Five nines or 99.999% has always been an overused and not understood standard for discussing availability. At best the use of 99.999% is often inaccurate, misleading or not applicable but let’s be clear. A network, such as the ANPI private IP network, is designed, built and operated with the goal of delivering 99.999% network availability to our customers. Let’s first understand what the commitment of 99.999% uptime translates to in terms of minutes of downtime per year. There are 525,600 minutes in a year and multiplied against 0.99999 is equal to 525594.744 or a difference of 5.256 minutes. Therefore, a network that is described to be at a level of five nines should have a downtime of 5.256 minutes per year.
To achieve this level of network availability much time is spent on analyzing network design and supporting equipment. However, there are a number of factors that affect availability. These include the loss of electrical power resulting in routers and servers powering down with most phones also turning off, software availability and operational support process management to minimize human errors.

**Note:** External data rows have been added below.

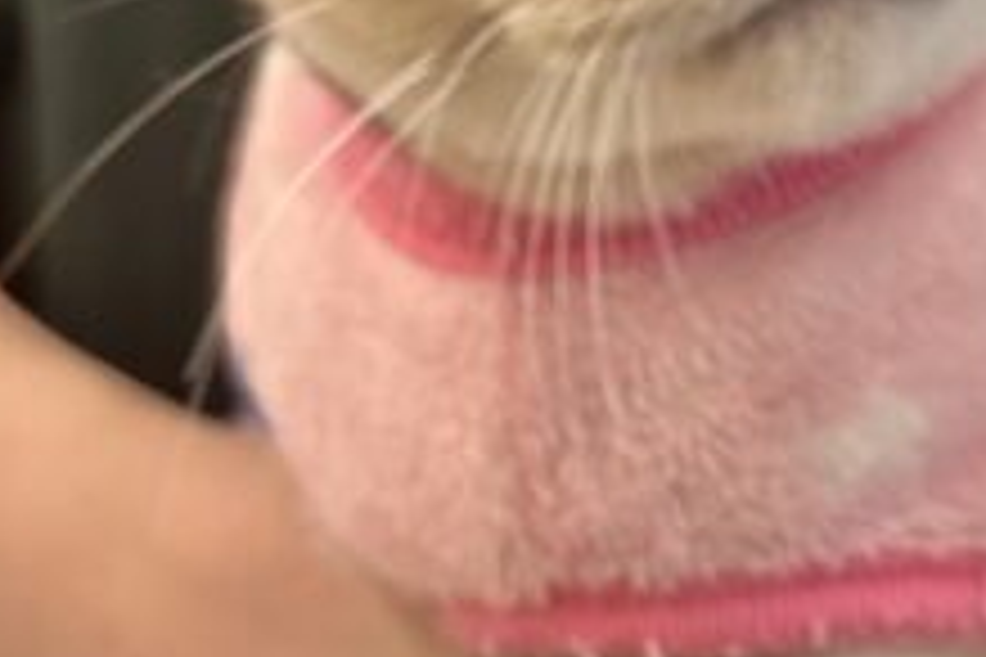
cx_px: 896
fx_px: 2164
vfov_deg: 17.2
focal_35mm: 79
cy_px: 166
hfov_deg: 24.9
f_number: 1.6
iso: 125
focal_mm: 5.96
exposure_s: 1/100
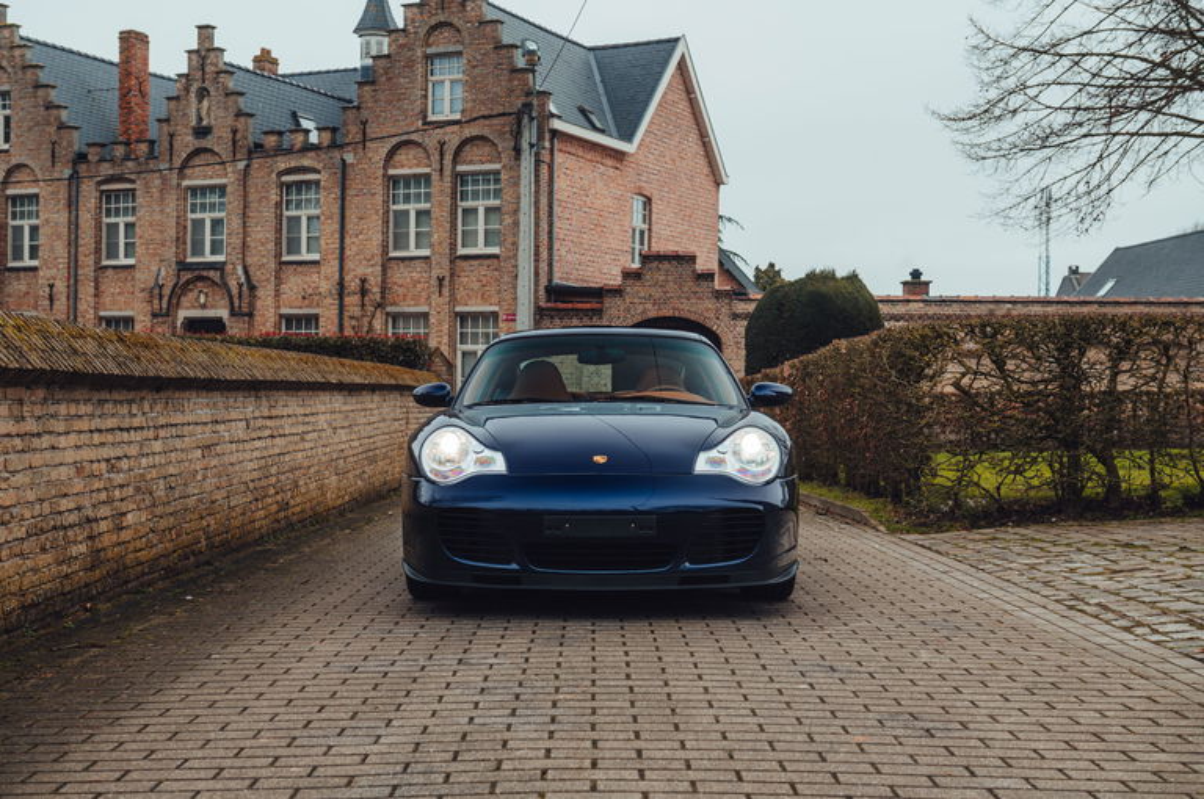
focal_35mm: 48
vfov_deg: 28.0
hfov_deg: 41.2
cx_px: 602
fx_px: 1603
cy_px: 400
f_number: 5.6
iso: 400
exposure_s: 1/200
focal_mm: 48
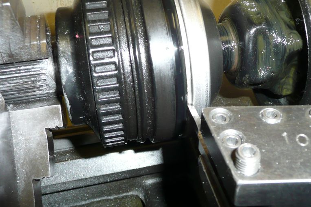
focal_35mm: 39
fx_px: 337
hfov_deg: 49.3
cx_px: 183
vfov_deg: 33.9
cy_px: 71
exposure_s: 1/30
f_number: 3.3
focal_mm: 4.6
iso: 200
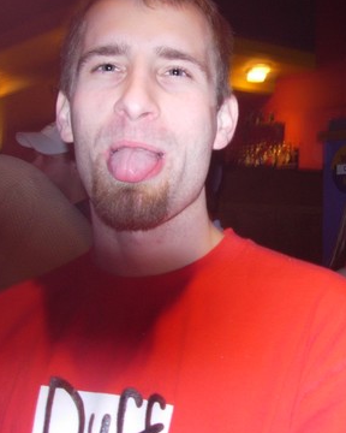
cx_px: 320
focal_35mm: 66
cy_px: 189
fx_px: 845
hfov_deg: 22.5
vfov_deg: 28.7
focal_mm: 7.8
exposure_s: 1/1.2
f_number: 2.8
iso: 79
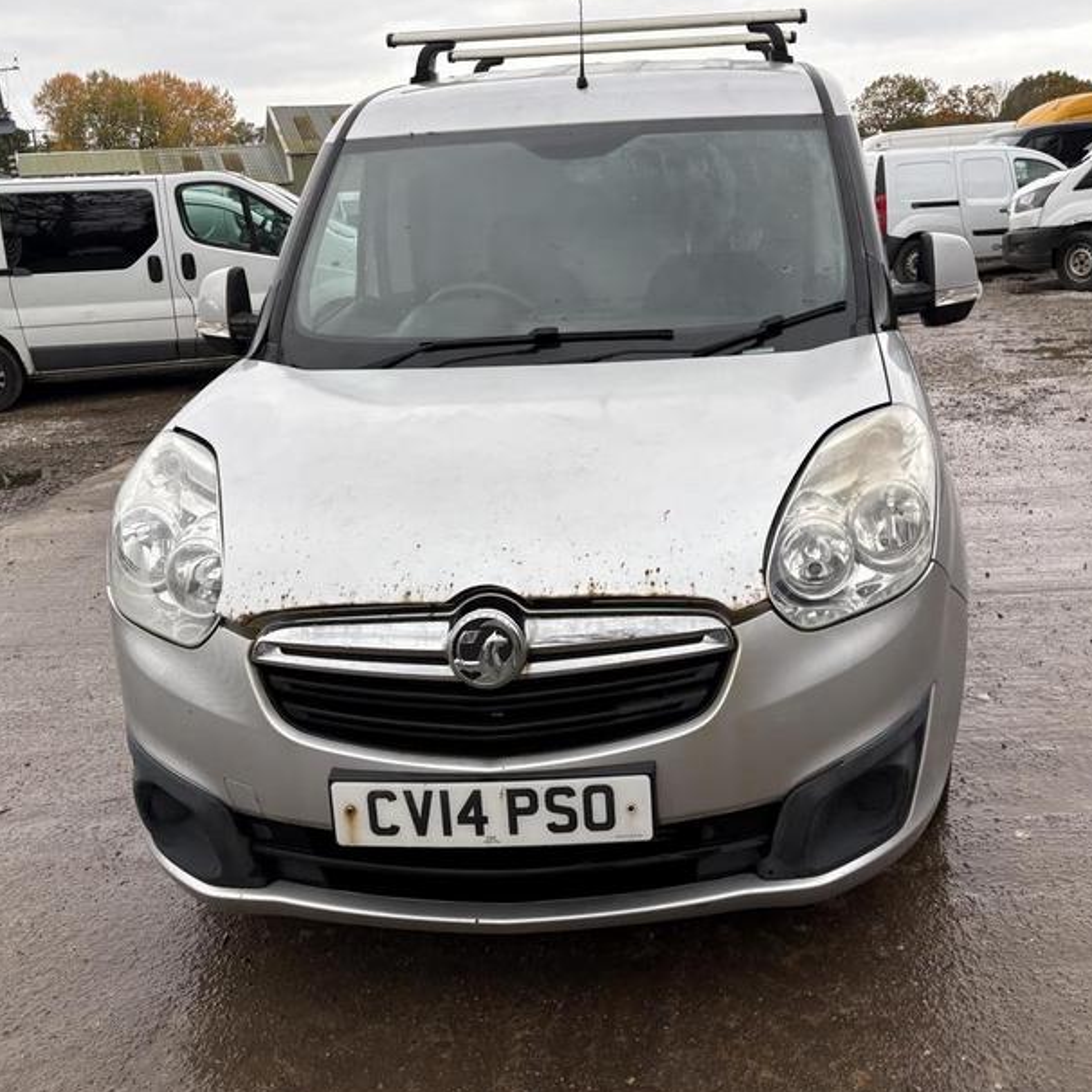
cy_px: 510
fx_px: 1213
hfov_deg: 48.2
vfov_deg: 48.4
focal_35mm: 34
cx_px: 656
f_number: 1.6
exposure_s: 1/468
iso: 50
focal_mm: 5.96
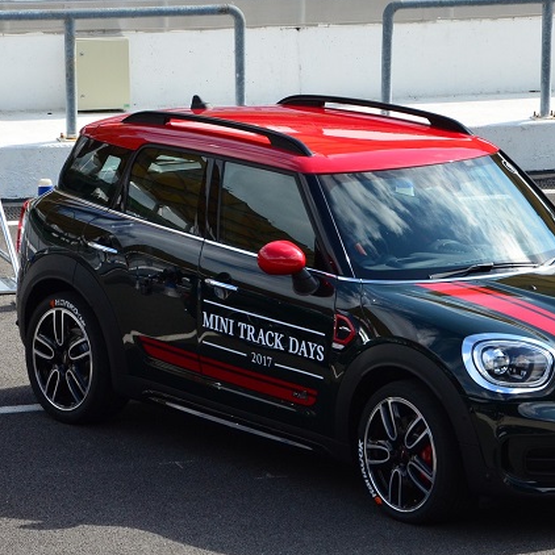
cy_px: 299
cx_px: 395
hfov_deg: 9.1
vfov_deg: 9.1
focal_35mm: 193
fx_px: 3501
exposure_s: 1/1250
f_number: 9
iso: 800
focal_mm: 80
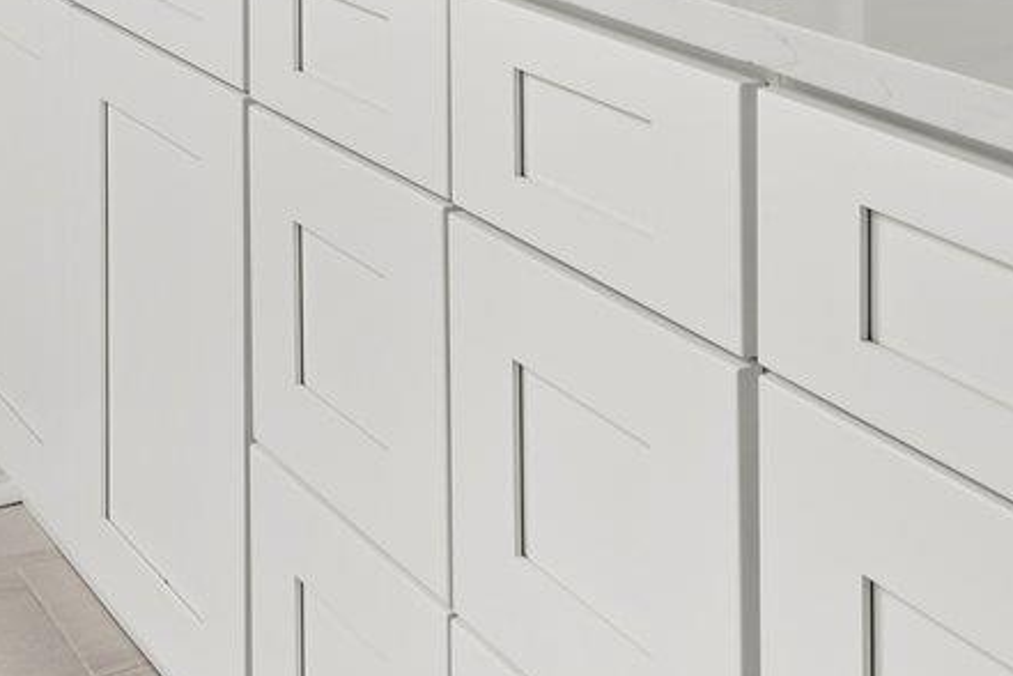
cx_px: 99
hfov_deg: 29.7
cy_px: -453
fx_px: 1829
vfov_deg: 17.8
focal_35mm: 65
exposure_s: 1/25
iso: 200
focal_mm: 14
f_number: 10
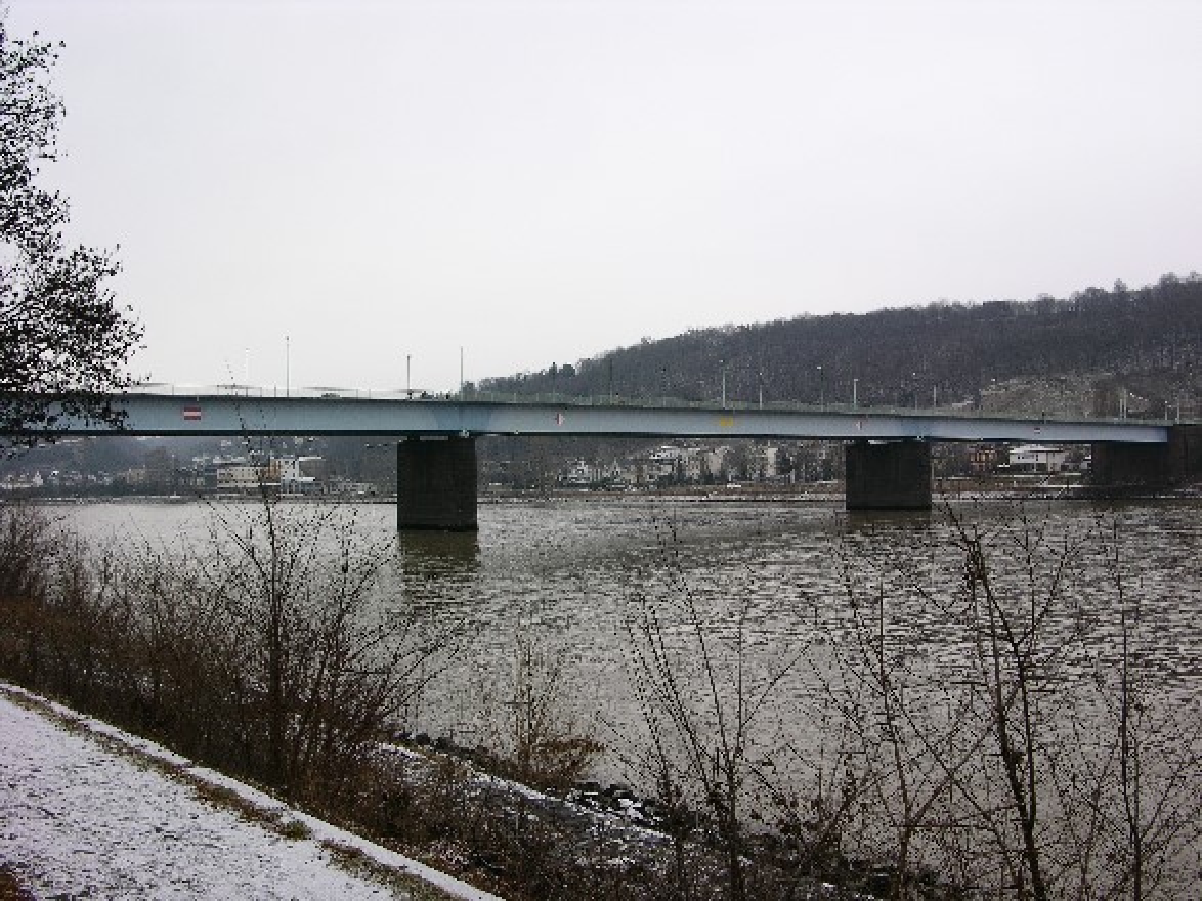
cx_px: 601
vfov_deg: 40.7
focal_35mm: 35
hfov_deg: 52.6
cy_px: 450
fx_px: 1215
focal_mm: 8.9
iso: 50
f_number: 5
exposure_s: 1/56.1
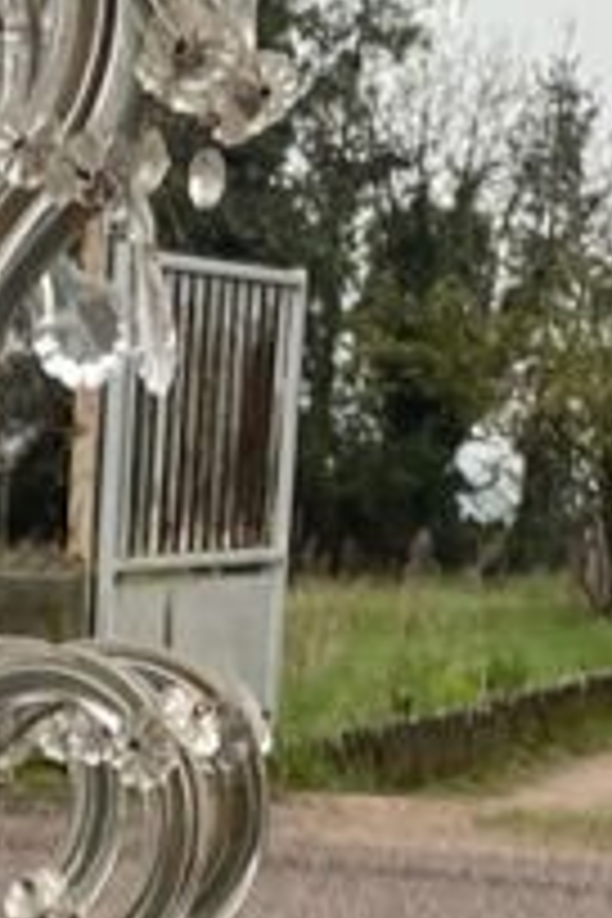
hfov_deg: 7.9
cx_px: -315
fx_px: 4335
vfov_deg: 11.6
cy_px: 1314
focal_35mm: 170
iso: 32
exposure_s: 1/365
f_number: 1.6
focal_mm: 4.2
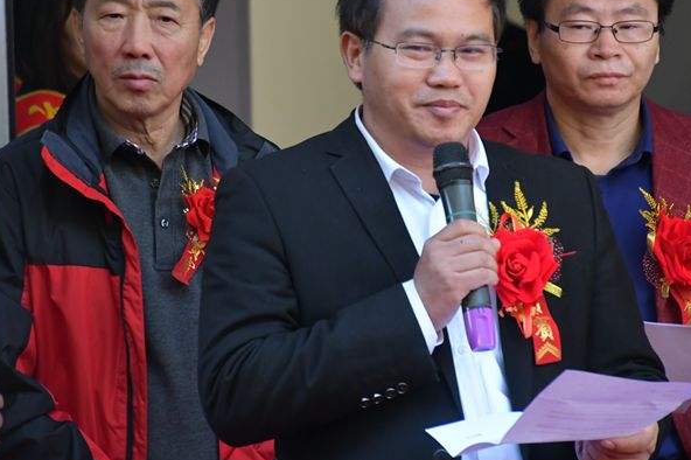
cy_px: 154
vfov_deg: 4.8
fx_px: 5448
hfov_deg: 7.3
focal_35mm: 284
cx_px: 367
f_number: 6
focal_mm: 140
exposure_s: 1/250
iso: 3200
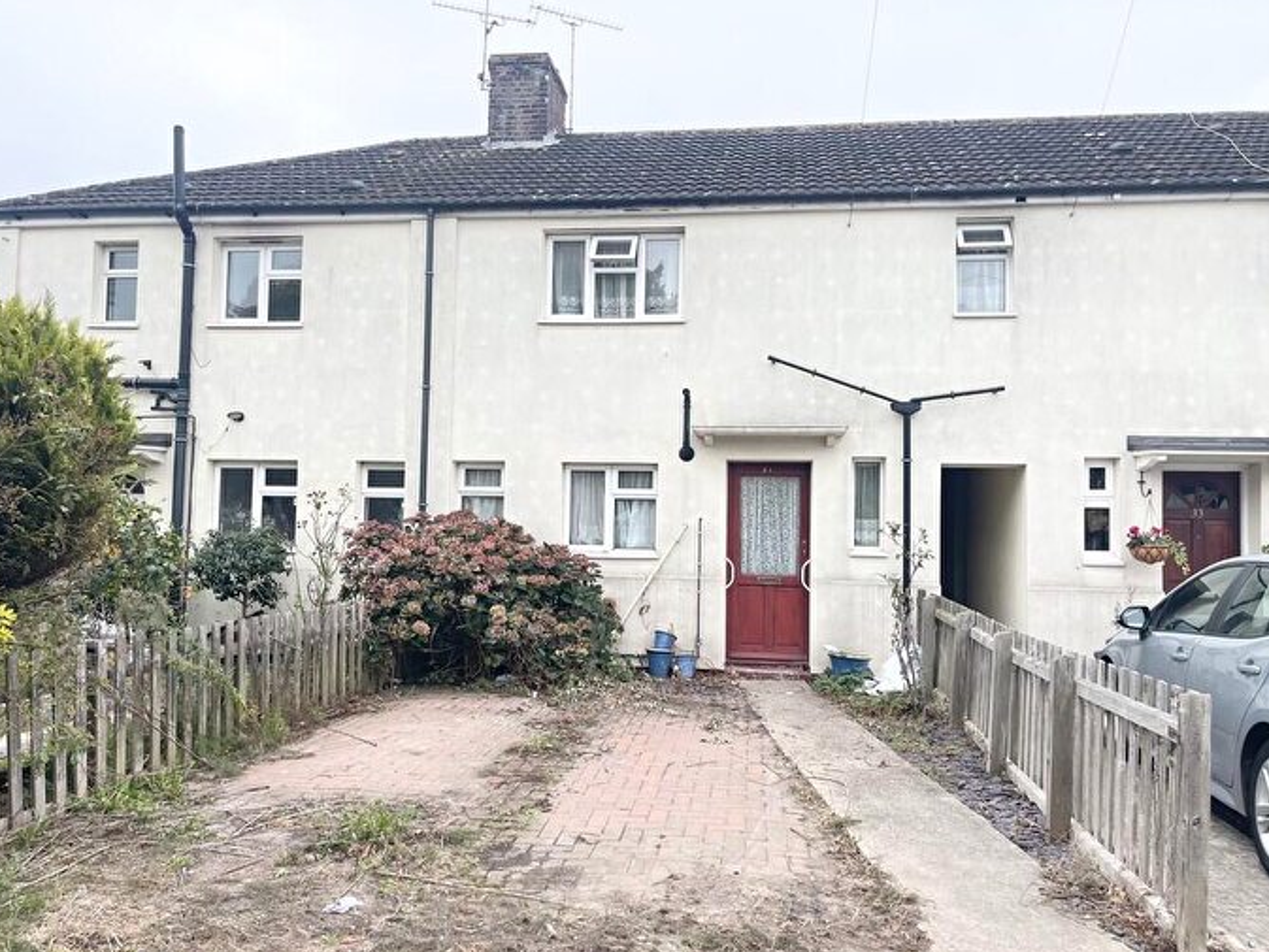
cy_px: 478
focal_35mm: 26
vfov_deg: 53.1
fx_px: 953
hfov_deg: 67.3
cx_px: 647
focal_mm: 5.1
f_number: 1.6
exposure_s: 1/726
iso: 32
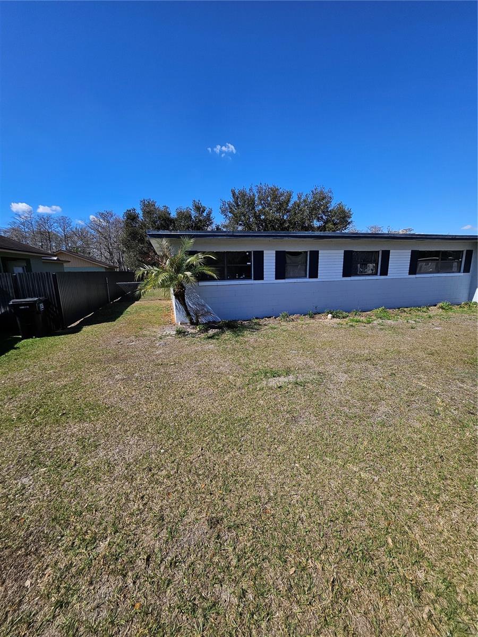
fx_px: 239
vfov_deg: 106.2
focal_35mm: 13
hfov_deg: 89.9
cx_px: 239
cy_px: 318
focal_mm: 1.74
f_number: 2.2
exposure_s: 1/1563
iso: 32
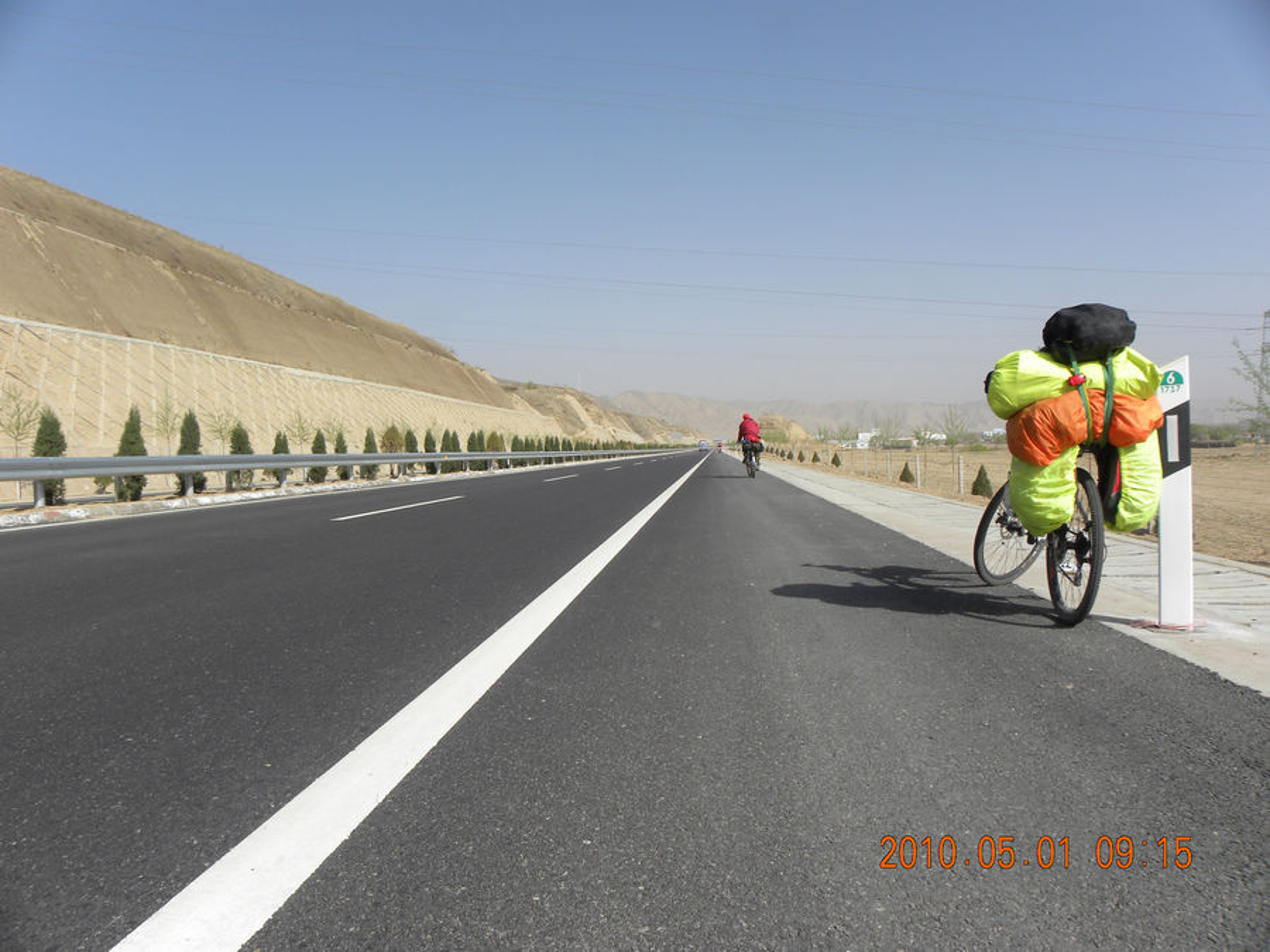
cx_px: 635
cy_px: 476
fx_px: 954
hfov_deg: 67.3
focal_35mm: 26
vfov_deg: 53.1
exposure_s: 1/365
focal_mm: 4.6
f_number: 5.6
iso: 64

Power availability can be addressed through the installation of uninterruptable power supplies (UPS) and generators. Phones can be plugged into a UPS or have internal batteries. While there are multiple approved methods for estimating hardware reliability with the parts count method and mean time between failure analysis being the most common, there is no such accepted methodology for estimating software availability. Therefore, software availability is measured over time as it ages and becomes stable. As a software package accumulates runtime, bugs and code defects can be corrected improving availability. It is also important that the software has a quick restart time or the fine nines target becomes increasingly elusive. Software maturity and restart time are critical factors in software availability.
Finally, there is human error. Having good processes for maintenance, change management, provisioning, network monitoring, fault detection and repair can minimize human error. In addition to stringent and well-developed processes, human error is also addressed through higher levels of expertise and experience.
A network can be designed to meet the 99.999% availability but due to all of the factors that can affect availability, actual service delivery is usually estimated between 99.9% and 99.99%. However, defining service delivery in terms of minutes of downtime per year misses the most important point. Service interruptions cost money, time and potentially lives and users want the service to be available when they need it. Therefore, a service provider must view availability as an absolute requirement and make every effort to meet the standard of 99.999%. Through continuous improvement and diligence such a goal can be met.